[Date Prev][Date Next][Thread Prev][Thread Next][Date Index][Thread Index]
bug#16777: [PATCH] Revert "grep: DFA now uses rational ranges in unibyte
From: |
Jim Meyering |
Subject: |
bug#16777: [PATCH] Revert "grep: DFA now uses rational ranges in unibyte locales" |
Date: |
Mon, 17 Feb 2014 17:41:38 -0800 |
On Mon, Feb 17, 2014 at 6:18 AM, Paolo Bonzini <address@hidden> wrote:
> The correct course of action for grep is to defer range interpretation
> to regex, because otherwise you can get mismatches between regexes with
> backreferences and those without.
>
> For example, [A-Z]. will use RRI but ([A-Z])\1 won't, with the confusing
> result that the first regex won't match a superset of the language
> described by the second regex.
>
> The source of the confusion is that, even though grep's dfa.c was changed
> to use range checking instead of strcoll, that code is only invoked if
> dfaexec is called with backref = NULL, and that never happens for grep!
>
> In the end, all that's needed for RRI is compiling --with-included-regex,
> and in that case the patch is almost a no-op.

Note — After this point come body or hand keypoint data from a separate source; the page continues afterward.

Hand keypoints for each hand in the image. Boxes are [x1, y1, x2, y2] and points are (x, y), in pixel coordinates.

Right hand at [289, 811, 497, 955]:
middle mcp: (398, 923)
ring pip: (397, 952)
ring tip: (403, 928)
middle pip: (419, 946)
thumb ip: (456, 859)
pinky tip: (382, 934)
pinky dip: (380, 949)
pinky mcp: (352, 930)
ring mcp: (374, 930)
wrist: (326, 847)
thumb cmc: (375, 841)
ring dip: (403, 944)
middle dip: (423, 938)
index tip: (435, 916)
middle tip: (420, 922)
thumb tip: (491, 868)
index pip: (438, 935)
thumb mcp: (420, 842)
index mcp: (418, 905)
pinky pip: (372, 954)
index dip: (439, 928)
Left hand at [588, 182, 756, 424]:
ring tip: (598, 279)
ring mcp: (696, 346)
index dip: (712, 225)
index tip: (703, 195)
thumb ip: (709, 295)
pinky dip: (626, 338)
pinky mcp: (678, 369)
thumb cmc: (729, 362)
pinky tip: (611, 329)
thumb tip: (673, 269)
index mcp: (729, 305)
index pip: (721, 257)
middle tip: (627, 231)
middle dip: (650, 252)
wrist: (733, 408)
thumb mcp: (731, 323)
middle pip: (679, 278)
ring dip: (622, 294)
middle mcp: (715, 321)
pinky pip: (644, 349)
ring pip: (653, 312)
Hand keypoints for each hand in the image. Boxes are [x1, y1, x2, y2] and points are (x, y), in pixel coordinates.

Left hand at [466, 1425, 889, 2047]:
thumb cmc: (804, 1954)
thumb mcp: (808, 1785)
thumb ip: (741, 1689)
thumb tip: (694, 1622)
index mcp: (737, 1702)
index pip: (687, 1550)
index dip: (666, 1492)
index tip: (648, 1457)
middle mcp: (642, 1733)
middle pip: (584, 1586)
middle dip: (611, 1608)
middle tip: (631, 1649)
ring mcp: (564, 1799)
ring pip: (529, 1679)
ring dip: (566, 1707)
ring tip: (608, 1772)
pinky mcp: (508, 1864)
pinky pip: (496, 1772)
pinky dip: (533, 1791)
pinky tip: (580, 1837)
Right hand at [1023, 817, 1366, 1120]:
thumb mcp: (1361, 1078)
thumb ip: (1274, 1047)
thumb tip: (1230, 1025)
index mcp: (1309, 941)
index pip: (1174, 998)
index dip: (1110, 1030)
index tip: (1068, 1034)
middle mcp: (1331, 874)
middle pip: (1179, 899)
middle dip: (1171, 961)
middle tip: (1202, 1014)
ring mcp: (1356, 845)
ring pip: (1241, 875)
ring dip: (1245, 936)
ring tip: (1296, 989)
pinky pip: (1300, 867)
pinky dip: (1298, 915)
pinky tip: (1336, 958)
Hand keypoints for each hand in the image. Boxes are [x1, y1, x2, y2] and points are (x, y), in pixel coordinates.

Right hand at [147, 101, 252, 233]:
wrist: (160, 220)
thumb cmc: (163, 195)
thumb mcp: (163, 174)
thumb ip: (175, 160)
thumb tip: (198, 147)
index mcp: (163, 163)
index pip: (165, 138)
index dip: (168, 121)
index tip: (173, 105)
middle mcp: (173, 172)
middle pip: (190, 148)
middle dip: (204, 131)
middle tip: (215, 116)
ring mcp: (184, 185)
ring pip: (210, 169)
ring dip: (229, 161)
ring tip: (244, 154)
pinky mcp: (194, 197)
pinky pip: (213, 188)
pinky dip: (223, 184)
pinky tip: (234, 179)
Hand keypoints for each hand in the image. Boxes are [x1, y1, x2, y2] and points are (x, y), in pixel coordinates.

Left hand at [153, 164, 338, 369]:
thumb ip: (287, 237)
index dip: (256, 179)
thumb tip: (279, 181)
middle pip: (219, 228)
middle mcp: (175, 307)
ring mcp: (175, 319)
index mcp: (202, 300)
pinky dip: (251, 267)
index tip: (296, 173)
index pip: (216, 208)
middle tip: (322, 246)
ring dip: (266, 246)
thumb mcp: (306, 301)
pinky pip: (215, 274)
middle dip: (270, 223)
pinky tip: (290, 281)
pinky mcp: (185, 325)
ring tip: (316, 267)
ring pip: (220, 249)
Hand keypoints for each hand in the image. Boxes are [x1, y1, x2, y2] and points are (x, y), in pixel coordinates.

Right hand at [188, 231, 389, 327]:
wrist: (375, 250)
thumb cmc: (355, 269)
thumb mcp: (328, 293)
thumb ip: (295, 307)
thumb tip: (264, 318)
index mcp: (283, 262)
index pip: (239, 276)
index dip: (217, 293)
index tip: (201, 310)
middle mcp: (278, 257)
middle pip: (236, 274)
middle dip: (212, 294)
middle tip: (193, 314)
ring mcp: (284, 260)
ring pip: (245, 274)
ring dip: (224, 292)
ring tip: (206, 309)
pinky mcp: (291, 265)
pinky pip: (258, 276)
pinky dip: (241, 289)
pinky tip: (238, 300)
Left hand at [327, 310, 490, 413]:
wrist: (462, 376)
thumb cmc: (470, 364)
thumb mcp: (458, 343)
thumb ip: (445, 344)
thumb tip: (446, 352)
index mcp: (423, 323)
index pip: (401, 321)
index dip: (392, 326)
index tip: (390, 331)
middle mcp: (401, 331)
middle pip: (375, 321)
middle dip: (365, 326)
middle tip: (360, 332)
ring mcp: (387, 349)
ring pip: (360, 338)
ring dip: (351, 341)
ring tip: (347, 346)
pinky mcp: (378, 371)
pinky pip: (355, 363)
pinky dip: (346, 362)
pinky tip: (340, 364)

Almost, because there
> are corner cases that aren't handled correctly (e.g. [a-[.e.]], or
> regular expressions that include a NUL character), but this can be
> handled separately.
>
> * NEWS: Revert paragraph introduced by commit 1078b64302.
> * src/dfa.c (parse_bracket_exp): Revert back to regcomp/regexec.
>
> Signed-off-by: Paolo Bonzini <address@hidden>
Thanks. I have applied that (and pushed) with two log message changes:
I removed the Signed-off-by line (redundant when same as "Author:"),
and replaced 1078b64302 with v2.16-7-g1078b64.